From local jammers to gospel music, the second weekend of the 31st Annual Anchorage Folk Festival (AFF) was jam-packed with fun, laughs, warmth and shared love of all sorts of music. But the fun didn’t just stop in between weekend one and weekend two. Another sub-freezing week in the Anchorage Bowl helped many more people find their way indoors across town. During the week prior local restaurants, bars, and coffee shops opened their doors to many of the Folk Festival’s musicians, thus making for another vibrant Folk Week. From the AKIMI (Alaska Independent Musicians’ Initiative) Showcase on Tuesday night in Spenard, to The AllGood Family Band at Jitters, and countless others, music-lovers were not starved for music between weekends of music on the mainstage. But oh what a weekend Weekend 2 turned out to be.

Thursday night started music back on the main stage. The night started out with the Guido’s Pizza Paddleboat Jam with tunes that warmed the crowd right up, getting everyone singing by the end of the set. The rest of the night kept the energy going, highlighted by a special one-time only performance of a local collection of musicians, honoring the life of memory of friend and local musician Sherri Hadley, who passed away last year. Filling in for another group who was not able to make it to the stage for their slot, a handful of local musicians came together, practiced backstage and honored the life of one of Alaska’s best old-time fiddle players

This second weekend of the Folk Festival took the audience on a ride. At anytime one could close their eyes and imagine they were in Ireland, Tibet, New York, Texas, or Louisiana. Audiences were given a tour of the world’s music without ever having to deal with the TSA, and really, what more could one ask for?

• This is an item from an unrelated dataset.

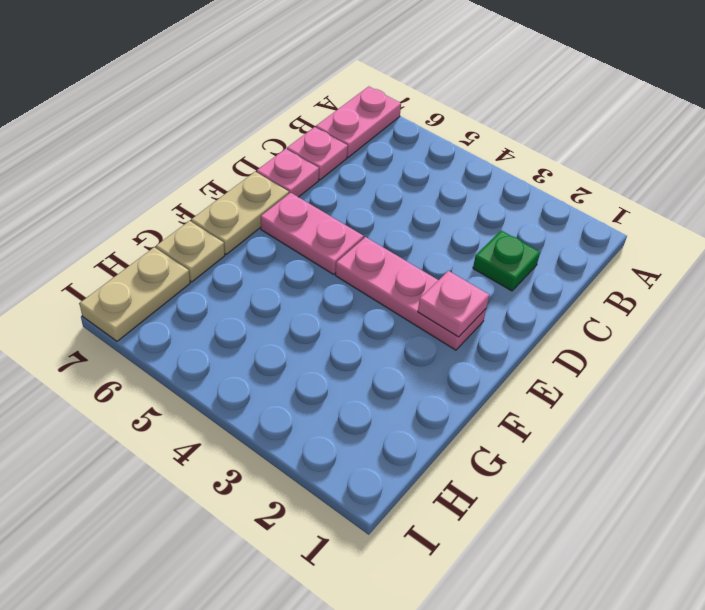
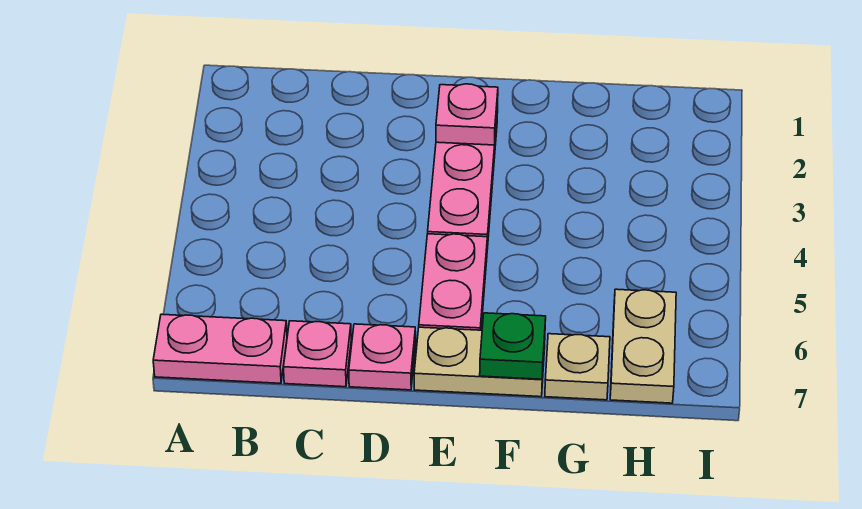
green 1x1 plate [473,231,540,291] -> green 1x1 plate moved to [480,313,546,379]
tan 1x2 plate [80,247,190,341] -> tan 1x2 plate turned to [610,289,676,403]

As if that wasn’t enough to satiate the masses, as the first weekend was entranced by the playing of guest musicians Jack Broadbent and Jontavious Willis, the second weekend was graced with not one, but two performances by the self-proclaimed cajun country swamp-pop and rock of Feufollet. Keeping with the theme of taking the audience on a journey, their music transported us from the bayou of SW Louisiana to Texas and back. Though a good portion of the audience may not have been able to translate the French-based creole lyrics of much of the set, they seemed not to care, many putting the lessons of Saturday’s creole dance workshop into good use, in the wings of ‘The Wendy’.

The Anchorage Folk Festival was as it time and time again, a perfect blend of local and national acts. From kids as young as 4 playing Suzuki violin, to a small handful of musicians who have played in every Anchorage Folk Festival there has ever been. Families, friends, couples, church groups, school (ukulele) orchestras, and even a local acting troupe graced the main stage this year. One musician even framed their trip to come see family in Alaska around the Folk Festival so that he could be with us for another Folk Festival. Folks danced in the hallways and jammed in the lobby (and if the rumors are true, a couple of the local bars and coffee shops around town). In the dead of winter, Anchorage came alive with the sounds of Folk Festival, and though the sounds of this year’s festival have quieted, Alaska’s local musicians are just warming up. Keep your dancing shoes on, your ears piqued and listening, and your eyes on this and other local publications so you don’t miss out on whatever may happen next.